L’ANPI, al momento della nascita, ha dunque sede ufficiale in Campidoglio, ma successivamente viene sfrattata dal sindaco, il principe Filippo Doria Pamphilj che pure aveva qualche benemerenza antifascista ed era stato inviato al confino di polizia.
L’Associazione dei partigiani si trasferisce, allora, in un villino di via Savoia, già sede di una scuola tedesca. Il villino è collegato con un altro immobile che diventa la “Casa del Partigiano” dove si presta la prima assistenza ai combattenti di passaggio. Dirige la “Casa del Partigiano” Alfonso Bartolini. C’è una macchina a disposizione, ma presto si torna alla bicicletta e alla durezza spartana della vita di allora. Il 19 febbraio 1945 esce il giornale la Voce Partigiana, proprio nel giorno in cui, in piazza del Popolo migliaia di persone, di resistenti, di soldati e di parenti delle vittime delle stragi, si ritrovano insieme per celebrare la “Giornata del soldato e del partigiano”.

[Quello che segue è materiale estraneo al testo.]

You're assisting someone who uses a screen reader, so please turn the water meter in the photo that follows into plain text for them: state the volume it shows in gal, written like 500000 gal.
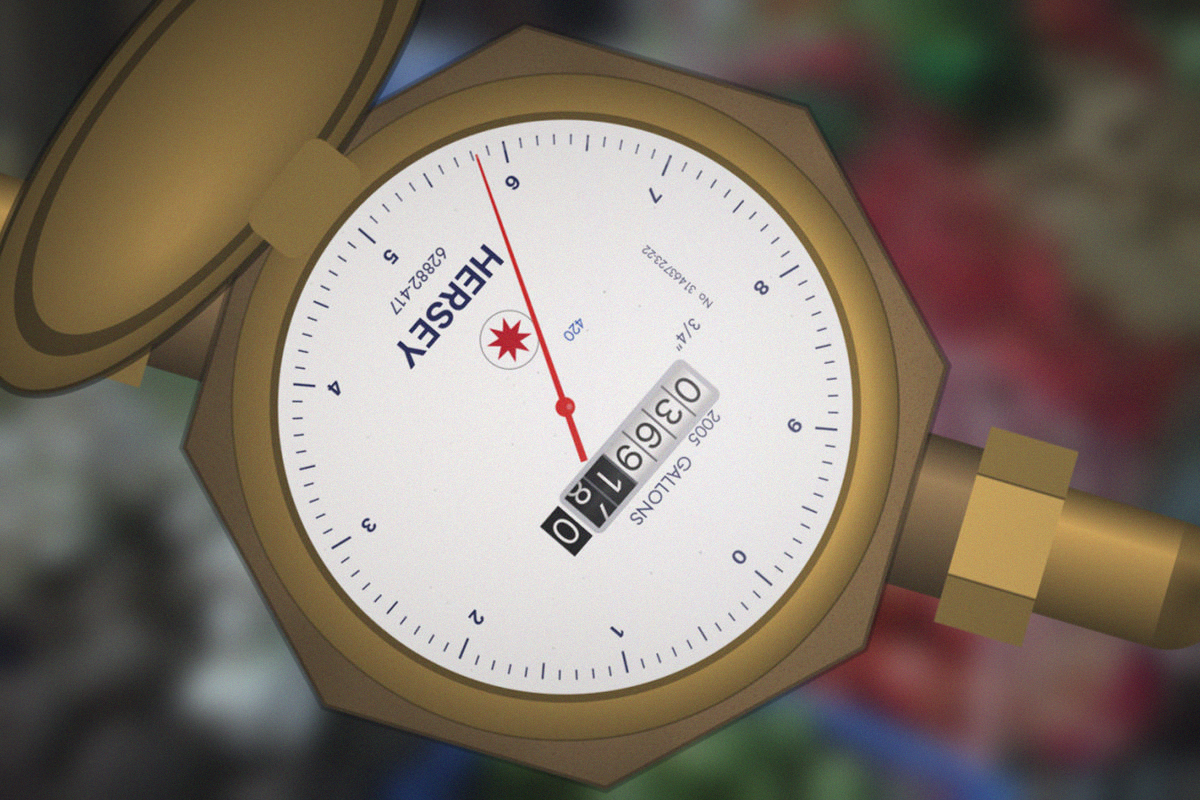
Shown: 369175.8 gal
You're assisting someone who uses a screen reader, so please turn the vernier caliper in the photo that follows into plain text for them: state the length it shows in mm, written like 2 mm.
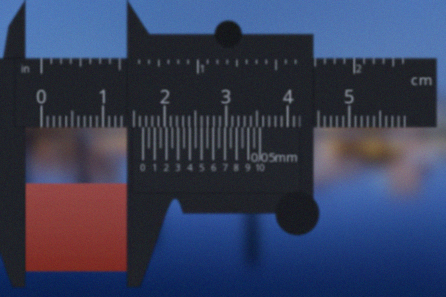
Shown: 16.5 mm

L’Associazione cura anche una trasmissione radiofonica dal titolo: “Radio Tricolore”. Ma tutti gli occhi e i cuori sono tesi ad ascoltare la “voce del Nord” dove si combatte, si soffre e si liberano le piccole e grandi città o i paesi, precedendo, spesso, le truppe alleate. Ed è con una immensa emozione che si ascoltano le radio, si leggono con ansia i giornali, nelle ore dell’insurrezione del 25 aprile. Il “vento del Nord” ha ormai spazzato via l’occupazione nazista, il fascismo, la prepotenza e l’ingiustizia. Il sole è tornato di nuovo a brillare per tutti: su un Paese distrutto e sofferente, sui luoghi delle stragi orrende, sulle montagne e nei piccoli centri dove i contadini hanno pagato prezzi altissimi per aiutare i partigiani. È un sole che illumina di nuovo anche le grandi città; dove, fino all’ultimo, partigiani e antifascisti sono stati impiccati, torturati e fucilati.

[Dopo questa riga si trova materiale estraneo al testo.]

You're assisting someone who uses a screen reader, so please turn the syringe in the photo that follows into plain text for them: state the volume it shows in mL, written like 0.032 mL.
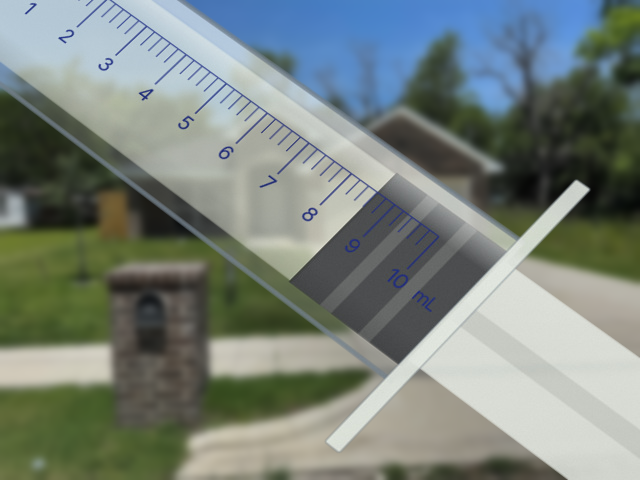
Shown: 8.6 mL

Il Comitato provvisorio dell’ANPI, nel giorno dell’insurrezione nazionale, indirizza un commosso messaggio ai combattenti del Nord. Eccolo: «L’ANPI man mano che si susseguono le gloriose notizie di lotte e di vittorie conseguite dai Partigiani e dal Popolo tutto dell’Italia del Nord le apprende ammirata.
Manifesta l’orgoglio che vi è in ogni cuore per tali gesta che pongono l’Italia tra le Nazioni che hanno saputo ritrovare per vitalità dei propri figli il diritto alla libertà.
È convinta che, simultaneamente alla cacciata dell’oppressore nazista, si debba procedere con giustizia, che non trovi né indugi né soste, contro i traditori fascisti. In tale spirito plaude alle vittoriose azioni ed esprime la più alta solidarietà».
Dunque (…) l’ANPI non si è mai stancata di spiegare, raccontare, testimoniare e battersi in difesa della democrazia, della Costituzione e della Repubblica.
Anche in nome di migliaia di amici, compagni, fratelli, morti per tutti noi. Nessuno può permettersi di dimenticarlo.